> [Work to do]:
A - Write out the part of the dharma teaching from "Traditionally, dharma means" to "does that mean?".
B - Answer these questions from the dharma teaching:
(i) What does dharma traditionally mean?
(ii) What question does the teaching call the crux of Buddhist practice?
(iii) According to what someone has suggested, what is the ego nothing more than?
C - Continue the dharma teaching with the next few paragraphs.

The Great Gesture: A Dharma Teaching

The dharma is all about second chances. 

Traditionally, dharma means the teachings of the Buddha, but it may be even more universally a sense of universal truths that guide our lives and invite us into more and more expansion and awakening. 

So, the dharma is all about second chances. What does that mean?  

Well, in this very moment we have sensory experience. And notice how peculiar it is, whatever experience it is that you’re having — seeing, hearing, feeling, tasting, smelling, thoughts, and feelings. All of the activity within you and without you, everything that you’re aware of, constitutes sensory experience. 

The crux of Buddhist practice is this question: “How are we relating to sensory experience?” When we relate to the fullness of sensory experience with presence, with open-heartedness, and with equanimity, we experience life completely. There is no push or pull. There is a profound taste of freedom, liberation, and I would say love. When we really just completely experience the moment there is an overwhelming sense of freedom and love. 

And when we experience the present moment with less than full presence, with less than a fully open heart, with less than total openness and equanimity, then we generate craving — push and pull. We get pulled into thoughts such as, “I don’t like this moment especially. Let me see if I can struggle a little bit and create a better moment.” And then, “Oops, I’m still struggling. Let me try to create an even better moment. Oops, that’s too much of what I wanted, let me push away from that.” 

And the ego is born, that function in us that seeks incessantly and knows no peace and knows no stillness, the part of us that only knows seeking. The ego can’t quite be content with what’s arising right now and so we struggle. Someone has suggested that the ego is nothing more than the activity of struggle.

> [Material provided]:

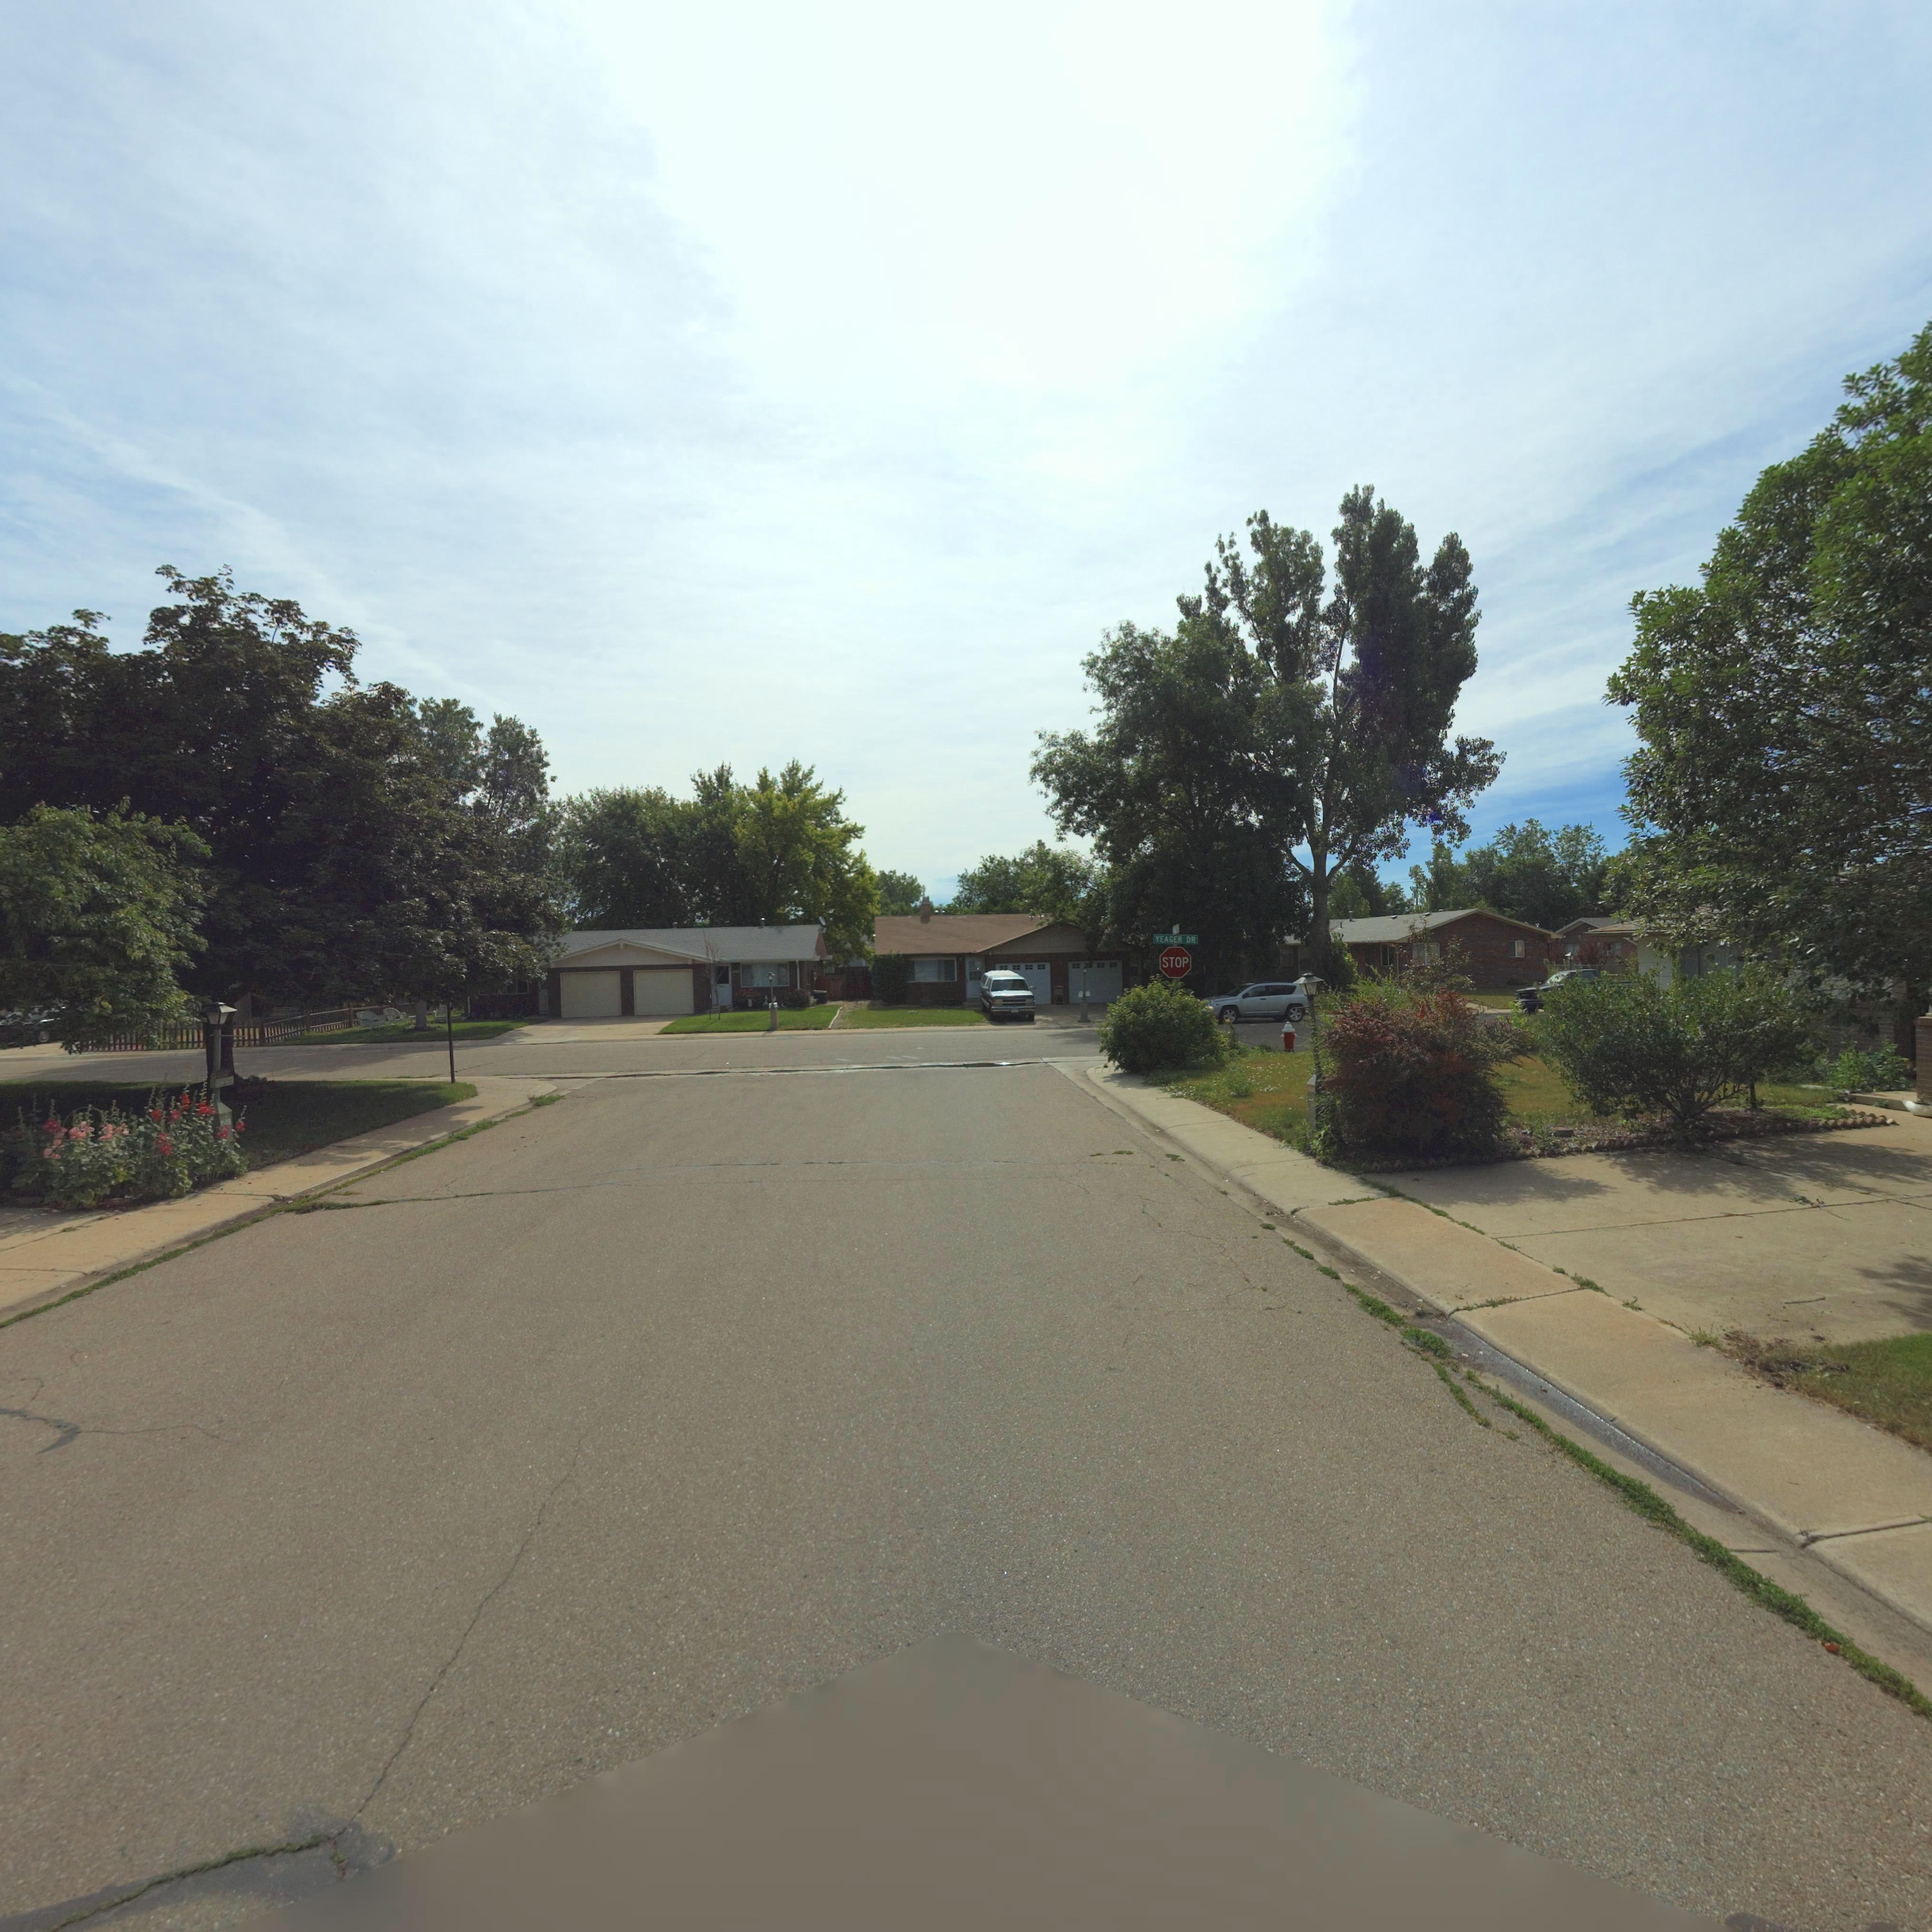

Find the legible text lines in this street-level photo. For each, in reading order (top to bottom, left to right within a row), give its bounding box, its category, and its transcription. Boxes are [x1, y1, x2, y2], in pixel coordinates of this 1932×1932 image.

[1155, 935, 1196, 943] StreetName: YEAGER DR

> [Answers below]:
A -
Traditionally, dharma means the teachings of the Buddha, but it may be even more universally a sense of universal truths that guide our lives and invite us into more and more expansion and awakening. 

So, the dharma is all about second chances. What does that mean?

B -
(i) The teachings of the Buddha.
(ii) "How are we relating to sensory experience?"
(iii) The activity of struggle.

C -
But here’s the good news:  No matter what you did in the last moment, the world gives of itself fully in this moment right now. The meditation teacher Dan Brown translates this in the Tibetan tradition as “the great gesture,” the Mahamudra. It’s as if ultimate reality is deeply compassionate. And so if we missed it in the last moment because we were struggling and seeking, then it will give it to us again and again, and it will even offer us the signal of suffering to tell us, “Maybe don’t do that. That’s going to cause more suffering. What does it feel like when you don’t struggle?” And in a series of trial and error, in a series of millions of moments we learn and we wise up, and the more awake we become the more sensitive we become to when we’re open and when we’re not seeking. We become aware of when we’re not struggling and we’re just filled with the inherent love and freedom of the moment. We receive the great gesture of creation and we give ourselves fully to this great gesture, and in so doing we become the great gesture. 

Now, not seeking does not amount to not doing anything in life. Giving up seeking does not mean we don’t get out of bed and sit like a puddle and wait around to die because we are so blissed out and detached from the activity of the world. It’s a matter of motivation. The great gesture is when our motivation comes from a place not of lack where we are seeking to try and get full and therefore every gesture we offer in life is an expression of our own sense of lack like, “Something’s wrong, I need to struggle to make things right.” 

Instead, when we are content, when we meet the great gesture open-heartedly, we are naturally filled with a sense of fullness, with contentment, with a non-seeking mind. There are a lot of terms to describe it. But at this point we move from fullness to fullness. The motivation is not to try to heal some lack of wholeness. The motivation is to “runneth over.” Our cups runneth over and everything we do becomes an expression of abundance. Things start to go well, you could say. This is the great gesture, oh and now, no matter what happened one second ago, here it is again: the great gesture. Your experience exactly as it is. How are you meeting it?  How do you relate to it?

I noticed that today I feel heartache, and it’s painful and it’s uncomfortable. And yet there is a part of me that can just open up to it. It’s not a signal that something’s wrong. It’s a signal we could say, that I’m alive and that I’m sensitive and I’m embodied and it doesn’t have to mean anything. I can just deeply feel it and let it inform me. That’s what happens in those moments where I’m willing to receive the great gesture.

There’s a line from Gabriel Garcia Marquez, a great novelist who wrote this of the protagonist in Love in the Time of Cholera: “He allowed himself to be swayed by his conviction that human beings are not born once and for all on the day their mothers give birth to them, but that life obliges them over and over again to give birth to themselves.”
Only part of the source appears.